Rewrite the rows below, replacing "electricbassfinger" with "electricbasspick" and keeping everything else the same.

→ **RECORDS**:
————

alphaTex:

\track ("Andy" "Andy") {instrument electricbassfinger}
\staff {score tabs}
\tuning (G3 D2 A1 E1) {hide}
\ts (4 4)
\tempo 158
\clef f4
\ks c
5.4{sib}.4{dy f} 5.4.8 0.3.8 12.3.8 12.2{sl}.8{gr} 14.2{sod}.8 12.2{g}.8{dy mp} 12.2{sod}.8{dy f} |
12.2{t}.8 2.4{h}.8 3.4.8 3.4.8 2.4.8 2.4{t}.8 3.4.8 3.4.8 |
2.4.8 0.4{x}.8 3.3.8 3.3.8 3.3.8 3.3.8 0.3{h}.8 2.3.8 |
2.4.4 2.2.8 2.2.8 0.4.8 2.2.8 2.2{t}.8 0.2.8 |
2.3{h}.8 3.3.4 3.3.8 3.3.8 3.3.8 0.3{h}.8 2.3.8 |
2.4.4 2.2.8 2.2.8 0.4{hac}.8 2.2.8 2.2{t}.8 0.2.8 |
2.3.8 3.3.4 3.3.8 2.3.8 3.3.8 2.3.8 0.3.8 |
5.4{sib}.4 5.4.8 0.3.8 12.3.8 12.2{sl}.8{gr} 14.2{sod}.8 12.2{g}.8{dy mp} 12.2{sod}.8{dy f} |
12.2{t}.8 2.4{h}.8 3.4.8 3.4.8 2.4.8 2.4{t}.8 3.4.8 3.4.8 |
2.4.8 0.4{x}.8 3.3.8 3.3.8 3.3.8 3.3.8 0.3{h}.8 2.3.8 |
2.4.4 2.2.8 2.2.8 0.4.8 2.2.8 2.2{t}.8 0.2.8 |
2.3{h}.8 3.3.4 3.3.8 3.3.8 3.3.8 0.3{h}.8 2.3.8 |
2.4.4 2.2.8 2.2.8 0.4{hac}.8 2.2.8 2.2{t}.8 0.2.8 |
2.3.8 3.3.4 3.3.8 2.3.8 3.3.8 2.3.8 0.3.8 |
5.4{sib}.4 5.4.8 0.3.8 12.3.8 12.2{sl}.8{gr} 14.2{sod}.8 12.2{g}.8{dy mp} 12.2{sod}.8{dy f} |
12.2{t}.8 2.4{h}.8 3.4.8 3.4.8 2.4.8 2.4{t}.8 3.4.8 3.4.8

————

→ **SOLUTION**:
alphaTex:

\track ("Andy" "Andy") {instrument electricbasspick}
\staff {score tabs}
\tuning (G3 D2 A1 E1) {hide}
\ts (4 4)
\tempo 158
\clef f4
\ks c
5.4{sib}.4{dy f} 5.4.8 0.3.8 12.3.8 12.2{sl}.8{gr} 14.2{sod}.8 12.2{g}.8{dy mp} 12.2{sod}.8{dy f} |
12.2{t}.8 2.4{h}.8 3.4.8 3.4.8 2.4.8 2.4{t}.8 3.4.8 3.4.8 |
2.4.8 0.4{x}.8 3.3.8 3.3.8 3.3.8 3.3.8 0.3{h}.8 2.3.8 |
2.4.4 2.2.8 2.2.8 0.4.8 2.2.8 2.2{t}.8 0.2.8 |
2.3{h}.8 3.3.4 3.3.8 3.3.8 3.3.8 0.3{h}.8 2.3.8 |
2.4.4 2.2.8 2.2.8 0.4{hac}.8 2.2.8 2.2{t}.8 0.2.8 |
2.3.8 3.3.4 3.3.8 2.3.8 3.3.8 2.3.8 0.3.8 |
5.4{sib}.4 5.4.8 0.3.8 12.3.8 12.2{sl}.8{gr} 14.2{sod}.8 12.2{g}.8{dy mp} 12.2{sod}.8{dy f} |
12.2{t}.8 2.4{h}.8 3.4.8 3.4.8 2.4.8 2.4{t}.8 3.4.8 3.4.8 |
2.4.8 0.4{x}.8 3.3.8 3.3.8 3.3.8 3.3.8 0.3{h}.8 2.3.8 |
2.4.4 2.2.8 2.2.8 0.4.8 2.2.8 2.2{t}.8 0.2.8 |
2.3{h}.8 3.3.4 3.3.8 3.3.8 3.3.8 0.3{h}.8 2.3.8 |
2.4.4 2.2.8 2.2.8 0.4{hac}.8 2.2.8 2.2{t}.8 0.2.8 |
2.3.8 3.3.4 3.3.8 2.3.8 3.3.8 2.3.8 0.3.8 |
5.4{sib}.4 5.4.8 0.3.8 12.3.8 12.2{sl}.8{gr} 14.2{sod}.8 12.2{g}.8{dy mp} 12.2{sod}.8{dy f} |
12.2{t}.8 2.4{h}.8 3.4.8 3.4.8 2.4.8 2.4{t}.8 3.4.8 3.4.8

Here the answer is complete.